A theoretical physicist, Collins focuses on the theory of strong nuclear interaction in elementary particles, known as quantum chromodynamics (QCD). His research has been key to developing an understanding of phenomena that occur on distance scales smaller than the size of a proton, exploiting the weakness of the interactions that is a consequence of "asymptotic freedom," where long-distance interactions are strong, but shorter-distance interactions become progressively weaker.
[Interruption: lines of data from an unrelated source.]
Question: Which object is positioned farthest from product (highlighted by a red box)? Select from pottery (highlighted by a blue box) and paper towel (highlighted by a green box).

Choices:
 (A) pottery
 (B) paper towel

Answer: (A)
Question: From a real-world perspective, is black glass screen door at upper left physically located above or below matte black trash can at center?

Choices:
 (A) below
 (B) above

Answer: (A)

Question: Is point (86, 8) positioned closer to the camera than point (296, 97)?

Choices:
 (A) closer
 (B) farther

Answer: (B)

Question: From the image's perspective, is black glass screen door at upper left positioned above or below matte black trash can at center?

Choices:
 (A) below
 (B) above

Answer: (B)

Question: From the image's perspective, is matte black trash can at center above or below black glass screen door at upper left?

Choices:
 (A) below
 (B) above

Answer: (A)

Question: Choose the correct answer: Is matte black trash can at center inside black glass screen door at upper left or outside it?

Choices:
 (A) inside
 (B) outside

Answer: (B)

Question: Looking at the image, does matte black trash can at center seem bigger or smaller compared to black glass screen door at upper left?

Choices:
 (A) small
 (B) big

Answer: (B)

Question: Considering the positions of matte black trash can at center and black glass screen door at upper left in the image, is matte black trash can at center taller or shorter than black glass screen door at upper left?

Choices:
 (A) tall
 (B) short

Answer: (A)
Originally, calculations in QCD were possible only for a few exotic processes. As experiments on elementary particle collisions have progressed to much higher energies, the products of the collisions have become more complex, probing much shorter distances. The quantitative predictions that now can be made are, for a wide range of processes, in substantial agreement with experiment. Collins has played a vital role in formulating and proving many of the mathematical results-called factorization theorems-that underly the calculations. Without the aid of these results it would not be possible to interpret experimental data produced by modern high-energy particle accelerators or to use the accelerators to search for new phenomena. The result is that these accelerators now can be used, in effect, as microscopes to probe fundamental physics at distance scales on the order of a hundredth or a thousandth the size of a proton. Collins hopes to discover what lies inside known "elementary" particles and what causes them to have the properties that they have.
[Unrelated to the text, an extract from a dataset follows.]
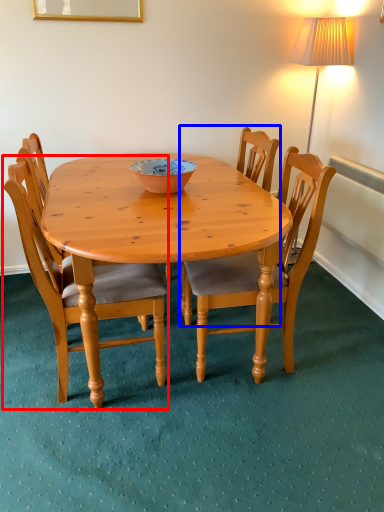
Question: Which of the following is the closest to the observer, chair (highlighted by a red box) or chair (highlighted by a blue box)?

Choices:
 (A) chair
 (B) chair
Collins is a member of the American Physical Society and the Society for Neuroscience. Since 1990, he has been a member of the CTEQ Collaboration-a collaboration of experimental and theoretical physicists who work on quantum chromodynamics.

Collins has been recognized with a Humboldt Research Award for Senior Scientists in 2000 and a Faculty Scholar Medal at Penn State in 2002. In 1985, he was named a member of the Institute for Advanced Study at Princeton University. In 2005, he served on the International Advisory Committee for "Transversity 2005: the International Workshop on Transverse Polarisation Phenomena in Hard Processes" in Italy. In 1990, he served on the organizing committee for the "Polarized Collider Workshop" at Penn State.

He joined Penn State in 1990 as a professor of physics. From 1980 to 1990, he worked at Illinois Institute for Technology as an assistant professor, associate professor, and professor. He was at Princeton University as assistant professor from 1976 to 1980 and as a research associate from 1975 to 1976. He was a scientific associate at the European Council for Nuclear Research (CERN) Particle Physics Laboratory on the French-Swiss border near Geneva, Switzerland, in 1996 and 1997. In 1984, he was a visiting professor at the Argonne National Laboratory as part of the the Faculty Research Leave at Argonne (FRLA) Program. He also was a visiting professor at the State University of New York in Stony Brook in 1989 and was a Mercator Visiting Professor at Ruhr-Universit├Ąt in Bochum, Germany, in 2005. He earned a bachelor's degree in mathematics at King's College in Cambridge, England, in 1971, and a doctoral degree in theoretical physics at Cambridge University in 1975.

Collins has written 172 scientific papers and authored a book, titled Renormalization: An Introduction to Renormalization, The Renormalization Group and The Operator Product Expansion, that was published by Cambridge University Press in 1984. The book was translated into Russian in 1988.